When the South Vietnam soldiers left, the island was under an anarchy but not in disorder since the April of 1975. A short time later, the Khmer Rouge sent two war ships to Tho Chu. Khmer Rouge soldiers introduced themselves as ‘the brothers of Vietnamese liberation forces [North Vietnam]’ and initially treated islanders well.

They even donated 10kg of rice to each household. However, they began forcing locals to carry materials and build fortifications around the island.

On May, 23, 1975, they threatened the islanders with guns and forced them to leave their houses and gather on the Ngu beach of Tho Chu, where two big fishing boats were anchored.

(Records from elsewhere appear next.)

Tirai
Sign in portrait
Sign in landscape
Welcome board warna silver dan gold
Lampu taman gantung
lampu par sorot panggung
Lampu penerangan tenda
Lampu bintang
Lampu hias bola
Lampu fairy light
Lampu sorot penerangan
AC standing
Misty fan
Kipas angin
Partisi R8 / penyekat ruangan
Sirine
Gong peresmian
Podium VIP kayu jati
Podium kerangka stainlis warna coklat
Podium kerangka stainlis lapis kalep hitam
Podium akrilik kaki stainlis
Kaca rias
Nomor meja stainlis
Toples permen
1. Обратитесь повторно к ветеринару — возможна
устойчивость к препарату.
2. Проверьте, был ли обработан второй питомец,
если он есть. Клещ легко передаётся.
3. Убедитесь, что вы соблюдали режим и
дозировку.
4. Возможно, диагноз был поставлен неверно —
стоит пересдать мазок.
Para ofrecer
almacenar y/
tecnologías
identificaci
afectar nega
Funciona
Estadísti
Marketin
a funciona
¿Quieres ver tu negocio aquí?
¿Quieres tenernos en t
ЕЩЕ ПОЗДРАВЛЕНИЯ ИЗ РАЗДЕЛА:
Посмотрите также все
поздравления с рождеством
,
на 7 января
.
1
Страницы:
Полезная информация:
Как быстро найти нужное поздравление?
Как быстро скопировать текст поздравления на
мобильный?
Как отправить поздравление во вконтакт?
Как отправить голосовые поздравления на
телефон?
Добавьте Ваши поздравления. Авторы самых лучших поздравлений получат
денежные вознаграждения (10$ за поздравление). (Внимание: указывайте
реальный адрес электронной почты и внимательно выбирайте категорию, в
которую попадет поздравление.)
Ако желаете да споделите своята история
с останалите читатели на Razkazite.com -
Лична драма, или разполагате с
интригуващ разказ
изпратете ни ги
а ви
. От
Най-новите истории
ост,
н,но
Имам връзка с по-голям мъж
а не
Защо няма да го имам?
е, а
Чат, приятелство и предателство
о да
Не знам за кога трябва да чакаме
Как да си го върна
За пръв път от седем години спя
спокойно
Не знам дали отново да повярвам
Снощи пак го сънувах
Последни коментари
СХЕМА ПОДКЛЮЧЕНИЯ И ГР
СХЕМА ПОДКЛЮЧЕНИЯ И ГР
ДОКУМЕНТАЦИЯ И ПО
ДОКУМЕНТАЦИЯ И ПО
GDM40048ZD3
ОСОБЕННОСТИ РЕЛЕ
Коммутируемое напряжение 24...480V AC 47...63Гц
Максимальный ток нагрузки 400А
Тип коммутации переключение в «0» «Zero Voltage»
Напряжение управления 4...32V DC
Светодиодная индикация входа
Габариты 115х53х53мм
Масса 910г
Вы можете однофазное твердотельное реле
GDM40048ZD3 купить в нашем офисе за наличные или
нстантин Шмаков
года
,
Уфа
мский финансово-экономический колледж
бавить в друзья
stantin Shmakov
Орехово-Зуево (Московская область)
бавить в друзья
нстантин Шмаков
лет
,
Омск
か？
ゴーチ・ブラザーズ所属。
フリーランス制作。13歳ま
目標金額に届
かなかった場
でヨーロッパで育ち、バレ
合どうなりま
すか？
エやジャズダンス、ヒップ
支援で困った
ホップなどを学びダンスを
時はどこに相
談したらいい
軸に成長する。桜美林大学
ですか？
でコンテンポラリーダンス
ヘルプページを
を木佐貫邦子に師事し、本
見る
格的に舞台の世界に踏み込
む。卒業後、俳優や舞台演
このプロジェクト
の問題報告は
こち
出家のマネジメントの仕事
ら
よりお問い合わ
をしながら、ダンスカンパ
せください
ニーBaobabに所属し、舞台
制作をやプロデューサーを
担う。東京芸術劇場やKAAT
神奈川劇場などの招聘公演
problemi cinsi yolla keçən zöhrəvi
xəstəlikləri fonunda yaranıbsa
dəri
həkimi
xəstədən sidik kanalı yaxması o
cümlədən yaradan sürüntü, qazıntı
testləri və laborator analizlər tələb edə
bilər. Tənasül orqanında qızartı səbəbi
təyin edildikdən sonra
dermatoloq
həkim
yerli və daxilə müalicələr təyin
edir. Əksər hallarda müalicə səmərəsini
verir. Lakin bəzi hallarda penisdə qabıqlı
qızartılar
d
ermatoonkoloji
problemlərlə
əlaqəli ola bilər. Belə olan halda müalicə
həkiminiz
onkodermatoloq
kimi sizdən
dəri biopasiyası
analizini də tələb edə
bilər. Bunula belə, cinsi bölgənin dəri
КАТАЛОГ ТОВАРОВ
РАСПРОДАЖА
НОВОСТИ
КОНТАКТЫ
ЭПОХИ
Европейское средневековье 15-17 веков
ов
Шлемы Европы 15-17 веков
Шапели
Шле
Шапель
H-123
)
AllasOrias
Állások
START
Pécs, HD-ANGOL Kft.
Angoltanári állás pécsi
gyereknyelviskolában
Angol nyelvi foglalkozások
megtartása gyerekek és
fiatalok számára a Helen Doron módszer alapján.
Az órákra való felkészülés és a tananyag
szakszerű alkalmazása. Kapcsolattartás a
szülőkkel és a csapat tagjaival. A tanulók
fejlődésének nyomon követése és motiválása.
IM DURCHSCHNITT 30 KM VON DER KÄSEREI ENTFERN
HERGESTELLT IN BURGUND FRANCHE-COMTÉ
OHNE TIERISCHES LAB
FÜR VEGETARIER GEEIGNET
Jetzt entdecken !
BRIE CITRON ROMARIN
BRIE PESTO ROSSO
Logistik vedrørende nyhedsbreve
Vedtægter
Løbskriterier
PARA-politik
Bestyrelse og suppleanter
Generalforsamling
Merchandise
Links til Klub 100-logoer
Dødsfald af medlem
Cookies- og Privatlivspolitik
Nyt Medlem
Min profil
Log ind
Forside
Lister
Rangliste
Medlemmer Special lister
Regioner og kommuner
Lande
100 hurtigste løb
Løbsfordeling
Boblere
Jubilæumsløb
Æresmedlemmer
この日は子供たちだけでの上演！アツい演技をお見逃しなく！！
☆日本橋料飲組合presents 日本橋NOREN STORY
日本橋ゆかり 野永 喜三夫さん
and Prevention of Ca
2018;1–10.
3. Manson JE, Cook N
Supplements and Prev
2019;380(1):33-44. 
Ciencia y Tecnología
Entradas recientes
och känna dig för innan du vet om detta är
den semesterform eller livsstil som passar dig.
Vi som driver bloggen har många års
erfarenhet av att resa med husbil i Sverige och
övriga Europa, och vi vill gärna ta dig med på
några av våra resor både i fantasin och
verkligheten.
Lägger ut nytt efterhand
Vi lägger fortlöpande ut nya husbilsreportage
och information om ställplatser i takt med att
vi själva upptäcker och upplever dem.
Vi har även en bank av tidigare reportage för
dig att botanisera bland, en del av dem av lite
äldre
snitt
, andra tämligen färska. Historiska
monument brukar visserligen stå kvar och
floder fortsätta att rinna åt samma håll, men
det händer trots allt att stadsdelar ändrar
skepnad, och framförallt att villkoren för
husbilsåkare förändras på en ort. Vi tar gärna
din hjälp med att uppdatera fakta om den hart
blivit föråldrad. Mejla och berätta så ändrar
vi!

A steersman of one of the boats told Tu Si that the Khmer Rouge were going to force all people to board the boats and head to another island. That man advised Si not to board the boats but to prepare petrol and food on his own boat and go with them. The steersman asked Si to keep it secret.

At 8:00pm, the two fishing boats were packed with over 500 people. Three small boats, including Tu Si’s boat, were towed after them.

They were all carried to Koh Tang island, not too far from the mainland of Cambodia and all of the people were put under hard labor and later killed.

Tu Si and his family luckily escaped, saying, “I will never forget the merit of the steersman. He helped us survive.

“At around 3 or 4:00am when it was totally dark at sea. I heard that the rope connecting my boat to the tower was cut. I floated freely for a while before filling the engine with fuel and heading back to Mau Islet to reunite with my children, I knew that the steersman had cut the rope.

“He was clearly trying to rescue us from the killings that I had never thought of.”

Tu Si and his family were not the only survivors of the massacre. His friend, Mr. Le Van Anh fled the island on the night that the Khmer Rouge forced locals to board their boats.

“I pretended to be collecting bird eggs on the beaches of Tho Chu and took a turn to steer my boat towards the Mau Islet in the night. I then reported that Tho Chu inhabitants had been kidnapped by the Khmer Rouge.

The information was late and all 513 people aboard the two fishing boats of the Khmer Rouge were later confirmed to have all been killed in Koh Tang.